O grande desafio é sermos capazes de criar uma sociedade consciente dos seus direitos, que diga de sua justiça, que lute, que se indigne e que seja consciente, não se deixe enganar por ninguém, mesmo que prometam mundos e fundos de benesses e mordomias. Chegou a hora de não sermos meros consumidores de espetadas, vinho seco e votantes cegos para não dizer bêbedos das festanças da propaganda.
Mal andamos se nos reduzimos aos delírios da pequena boca, que devassa a vida privada, que se diverte com o terrorismo verbal, fazendo crer que há fantasmas e inimigos por todo o lado, que ofende quem pensa e diz de modo diferente do estabelecido, com bocas rasteiras e que se acham acima da crítica, da lei e donos da verdade. Esta Madeira deve ser morta e enterrada.

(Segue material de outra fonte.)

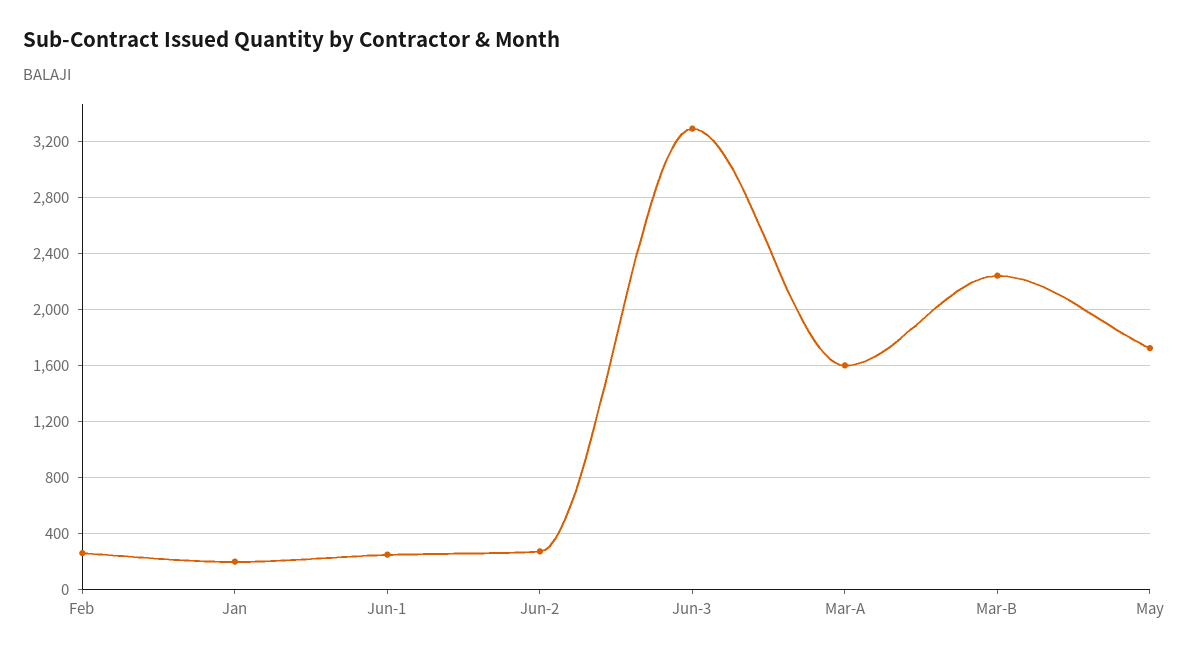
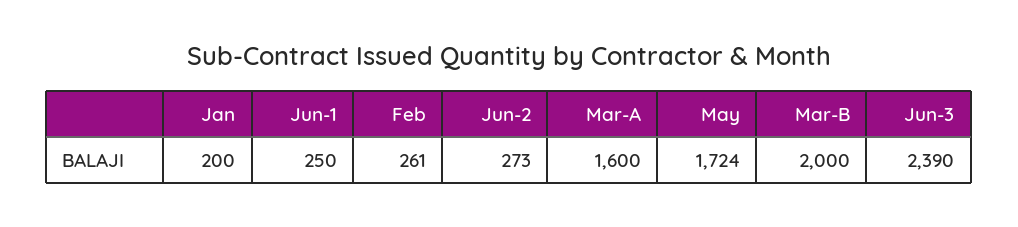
  {
    "Feb": 261,
    "Jan": 200,
    "Jun-1": 250,
    "Jun-2": 273,
-   "Jun-3": 3300,
+   "Jun-3": 2390,
    "Mar-A": 1600,
-   "Mar-B": 2250,
+   "Mar-B": 2000,
    "May": 1724
  }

José Luís Rodrigues, padre
3 comentários:
Pena é que o homem pareça estar consumado pela sede de poder...
Abraço.
Caro amigo que não conheço, mas admiro pela sua clareza de espírito e pela vontade de remar contra a maré desse centralismo pérfido e bacoco, conluiado com poderes religiosos subservientes e subsidio-dependentes, só lhe digo: seja forte e mantenha a coluna vertebral bem erguida, pois não são uns convencidos quaiquer que tiram a razão. A verdade de Cristo e a sua mensagem em favor dos pobres está acima de bispos e jardins, por mais fortes e perturbantes que sejam os seus estranhos odores. Coragem!
J. Gomes
tettor
Parabéns amigo por este blogue e pelo modo aberto e claro como escreve.
Cuidado porque "o maior" pode pregar-lhe uma tareia à moda antiga.
- manda bater e esconde a mão que o fez.
Concordo contigo e como católico revolta-me esta Igreja acomodada. Diz «sim» a todas as barbaridades políticas actuais.
Devemos dizer basta e não ter medo de denunciar estes falsos governantes.
Dominam a comunicação social com mentiras e promessas que não cumprem. Dói-me esta Igreja resignada.
É preciso denunciar toda a classe política que abocanha sem vergonha todos os subsídios destinados a promover a saúde e a cultura, a educação e o progresso.
Somos um país de pensionistas com cinquenta anos que ocupam toda a máquina do estado rapando e sorvendo sem vergonha nem respeito o que sobra.